Representational Image. Image Courtesy: Mid-Day
Close to two lakh trees have been axed for the Maharashtra Samruddhi Mahamarg, a super communication expressway between Mumbai and Nagpur. The massive developmental project worth Rs. 55,000 crore is expected to be completed by 2020. The highway will be passing through ten districts of the region. In the process of its construction, the highway is likely to eat up more trees. Over 2,76,050 more trees are also listed for felling.
Meanwhile, Maharashtra State Road Development Corporation (MSRDC) has asserted that it along with the state wildlife board and Botanical Survey of India, will be monitoring the trees, which will be planted in lieu of the felled tress, for a period of seven years to ensure their survival. Radheshyam Mopalwar, managing director and vice-chairman, MSRDC said, “We will start planning the plantation process and ensure its implementation by next monsoon.” He also that the trees planted will be of a local variety to ensure their survival. The MSRDC has stated that it will plant 650 trees per kilometre, instead of 583 as per guidelines by the Indian Roads Congress.

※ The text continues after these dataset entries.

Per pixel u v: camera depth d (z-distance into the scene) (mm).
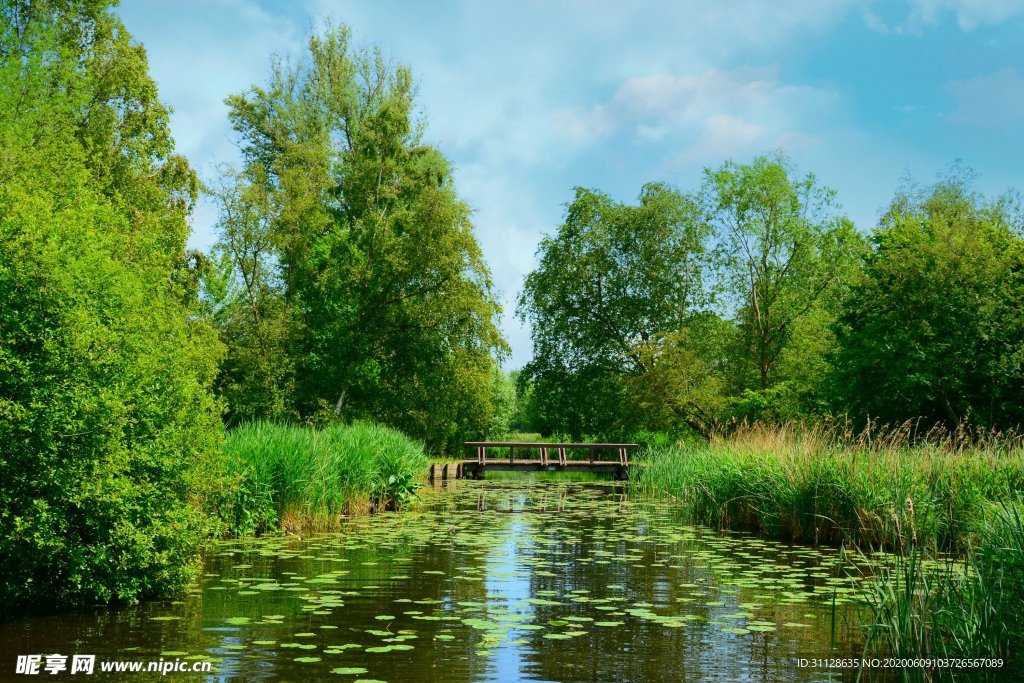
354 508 14000
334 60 32062
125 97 23875
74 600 6609
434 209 29547
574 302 34375
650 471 20453
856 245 35188
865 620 6520
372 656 5277
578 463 27875
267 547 9992
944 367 19609
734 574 8562
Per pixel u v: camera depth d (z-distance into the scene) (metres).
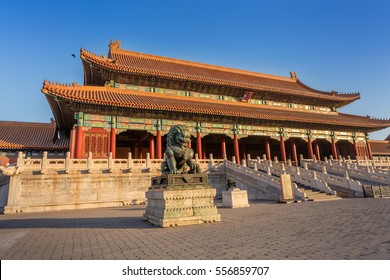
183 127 13.51
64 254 7.33
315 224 10.91
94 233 10.66
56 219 16.19
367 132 55.56
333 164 39.72
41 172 23.27
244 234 9.23
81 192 24.67
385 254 6.16
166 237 9.18
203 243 8.05
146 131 37.00
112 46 46.72
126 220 14.66
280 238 8.40
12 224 14.13
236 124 43.00
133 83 40.19
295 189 24.69
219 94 47.28
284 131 47.22
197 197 12.42
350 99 57.34
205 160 33.53
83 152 31.98
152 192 13.41
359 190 25.98
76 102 31.11
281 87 56.28
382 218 11.81
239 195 20.02
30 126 44.81
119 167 26.80
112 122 34.19
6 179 25.05
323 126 50.31
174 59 52.72
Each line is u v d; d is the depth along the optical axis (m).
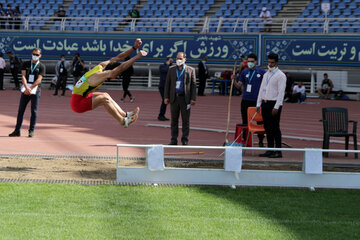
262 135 15.34
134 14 39.88
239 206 9.16
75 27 42.19
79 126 19.47
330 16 38.78
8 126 18.95
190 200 9.41
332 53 35.88
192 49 38.28
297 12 39.47
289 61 36.72
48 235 7.43
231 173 10.55
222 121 22.36
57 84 32.31
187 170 10.53
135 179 10.51
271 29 38.66
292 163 12.84
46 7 44.53
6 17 40.53
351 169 12.54
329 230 8.01
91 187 10.09
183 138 15.52
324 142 14.46
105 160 12.91
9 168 11.68
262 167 12.43
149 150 10.42
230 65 37.56
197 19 38.06
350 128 20.92
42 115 22.59
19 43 40.72
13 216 8.22
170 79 15.33
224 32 37.62
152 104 28.64
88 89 10.59
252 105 15.49
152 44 38.94
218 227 8.00
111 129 18.89
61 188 9.95
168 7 42.34
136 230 7.74
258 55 37.12
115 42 39.34
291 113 26.33
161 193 9.82
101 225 7.93
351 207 9.29
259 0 40.75
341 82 35.88
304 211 8.99
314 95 36.19
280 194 10.05
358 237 7.72
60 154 13.54
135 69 39.38
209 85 38.41
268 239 7.54
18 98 30.33
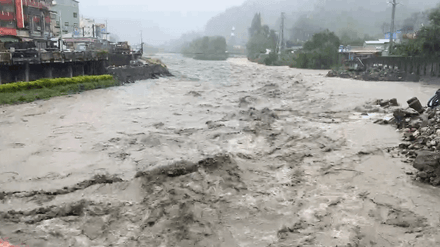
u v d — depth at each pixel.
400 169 12.56
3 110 24.30
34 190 11.38
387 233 8.64
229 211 9.95
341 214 9.61
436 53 40.91
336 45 83.19
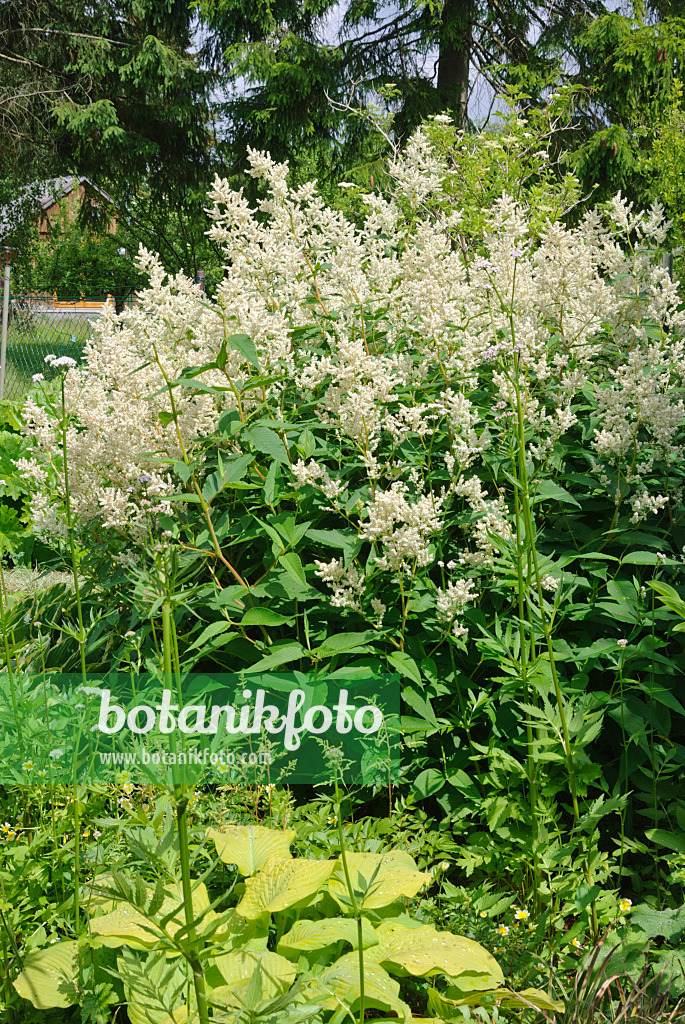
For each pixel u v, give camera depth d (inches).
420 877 91.9
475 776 118.6
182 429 123.9
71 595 147.9
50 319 443.5
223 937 66.6
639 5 581.0
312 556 131.3
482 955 86.7
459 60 616.7
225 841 98.7
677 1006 84.0
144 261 130.3
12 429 280.8
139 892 58.2
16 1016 85.5
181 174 797.2
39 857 100.4
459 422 122.1
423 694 116.5
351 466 123.3
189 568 116.5
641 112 563.8
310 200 146.7
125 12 770.2
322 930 87.4
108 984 84.4
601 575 121.0
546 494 120.6
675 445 138.2
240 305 120.6
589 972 86.4
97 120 710.5
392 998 80.0
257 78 608.4
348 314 139.7
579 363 147.5
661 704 119.3
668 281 140.0
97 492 132.8
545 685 107.5
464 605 114.0
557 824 115.2
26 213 804.6
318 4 616.4
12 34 739.4
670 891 109.5
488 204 327.3
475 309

However, environmental activists have been protesting against the move, asserting that the Maharashtra government is rapidly giving clearances to developmental projects without taking into account its environmental repercussions. Speaking to NewsClick, Stalin Dayanand of Vanshakti said, “The government is planning to plant saplings. But its almost like giving away your fixed deposits with assurances that it will be returned 20 years later. The government is conning people as the loss of ecology due to the axing of the trees will be permanent.” The activists are also raising questions of the feasibility of the MSRDC’s plan. Dayanand added, “How will a drought-hit state like that of Maharashtra, with a water emergency provide lakhs of litres of water for over a period of more than nine months?”
Also read: Modi 2.0: Same Destructive Policy on Environment?
The MSRDC will be planting saplings which cannot compensate for fully grown trees, thereby, disturbing the ecological balance which will take decades to be fully restored. Activists have been protesting consistently against the Fadnavis government for opening up buffer zones and degrading the environment by following a destructive policy adopted by Narendra Modi at the centre.
The Modi government has slated a slew of projects to privatise the coastline aimed at benefiting the corporates. It has approved an overhaul of the Coastal Zone Regulation (CRZ) rules. The central government has also proposed to overhaul the Environment Impact Assessment (EIA) notification 2006, which governs the environment clearance process for industries. The proposed changes recommend the local urban bodies or municipalities to give clearance to building and construction projects. The zero draft notification also seeks the creation of a district level authority to consider the environment clearance rules related to the mining of minor minerals.
While news of forest clearances being given easily are making headlines, Union Transport Minister Nitin Gadkari has decided to go green in his second term and plans to plant 125 crore trees, equal to the population of India, along national highways. Gadkari said he would complete all the ongoing highway projects by 2020.
Environmentalists have argued that instead of strengthening the implementation of the existing EIA notification, the changes would in fact weaken it and leave loopholes to help the industrial projects such as the Samruddhi highway. The project is stated to reduce travel time from Mumbai to Nagpur from a 14-15 hour journey, to 8 hours.